| Raw data |
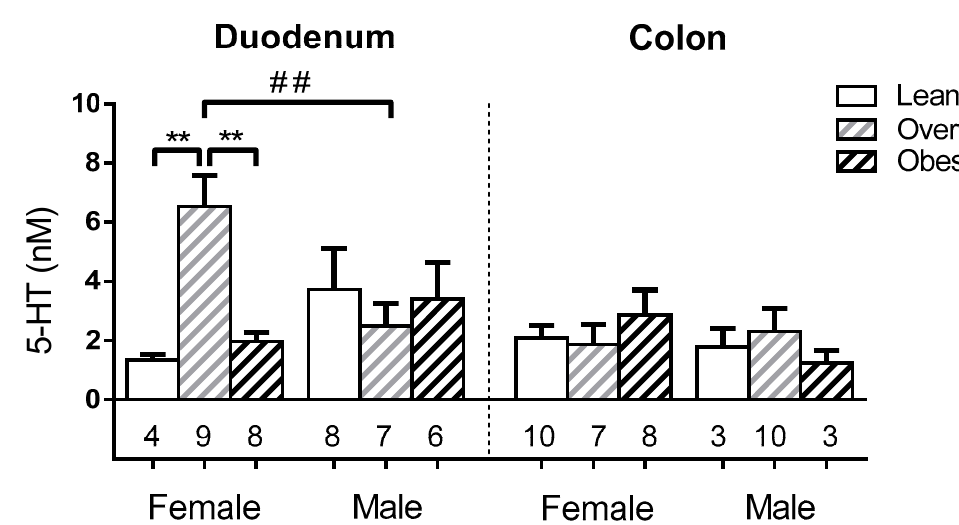
Figure 4. 5-HT content is increased only in duodenal EC cells from overweight females. Comparison of the 5-HT content in EC cells by sex, BMI category, and gut region. The number of patients in each group (N) is shown under each bar. * and # represent significant differences in the duodenum, in a two-way ANOVA considering sex and BMI category with Holm-Sidak’s multiple comparison test. * represents significant differences between BMI categories; # represents significant differences between sexes. p < 0.01 (**, ##).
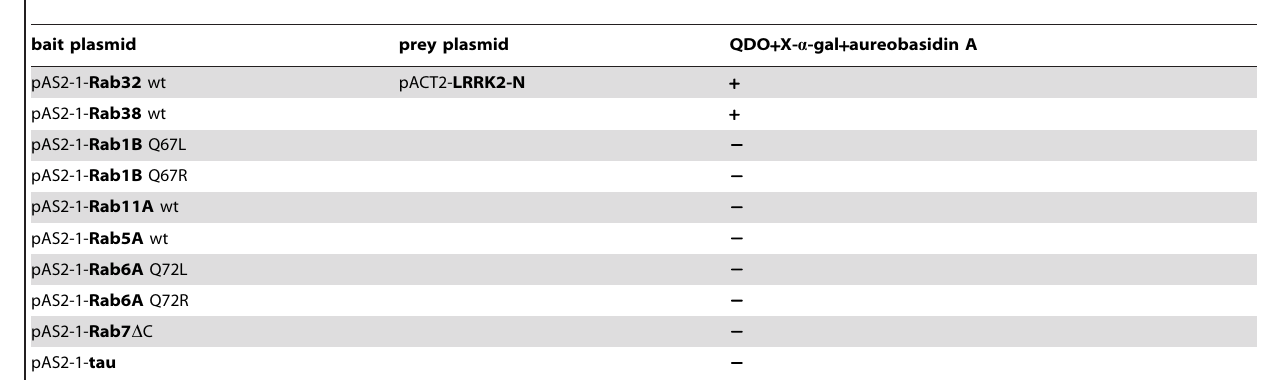
Table 1. Rab binding specificity of LRRK2-N.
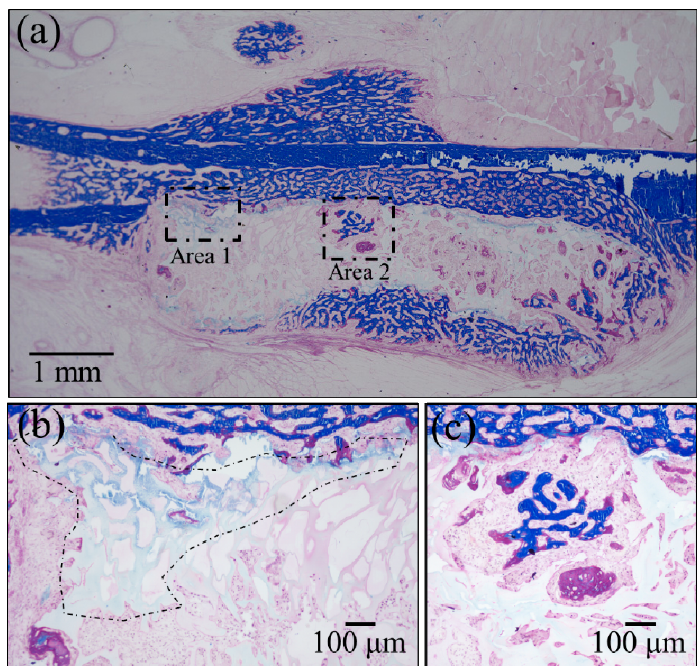
Figure 6. Results of Masson’s trichrome staining: ( a ) low-resolution histological image of the regenerated bone treated with the NanoCliP-FD scaffold; enlargements of the square insets are shown in ( b ) and ( c ) for Area 1 and Area 2, respectively; mature bone in deep blue, collagen in light blue, and immature bone in violet colors.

| Task item |
The expected output is the whole listing, word for word, minus its pictures.

| Result |
Figure 4. 5-HT content is increased only in duodenal EC cells from overweight females. Comparison of the 5-HT content in EC cells by sex, BMI category, and gut region. The number of patients in each group (N) is shown under each bar. * and # represent significant differences in the duodenum, in a two-way ANOVA considering sex and BMI category with Holm-Sidak’s multiple comparison test. * represents significant differences between BMI categories; # represents significant differences between sexes. p < 0.01 (**, ##).
Table 1. Rab binding specificity of LRRK2-N.
Figure 6. Results of Masson’s trichrome staining: ( a ) low-resolution histological image of the regenerated bone treated with the NanoCliP-FD scaffold; enlargements of the square insets are shown in ( b ) and ( c ) for Area 1 and Area 2, respectively; mature bone in deep blue, collagen in light blue, and immature bone in violet colors.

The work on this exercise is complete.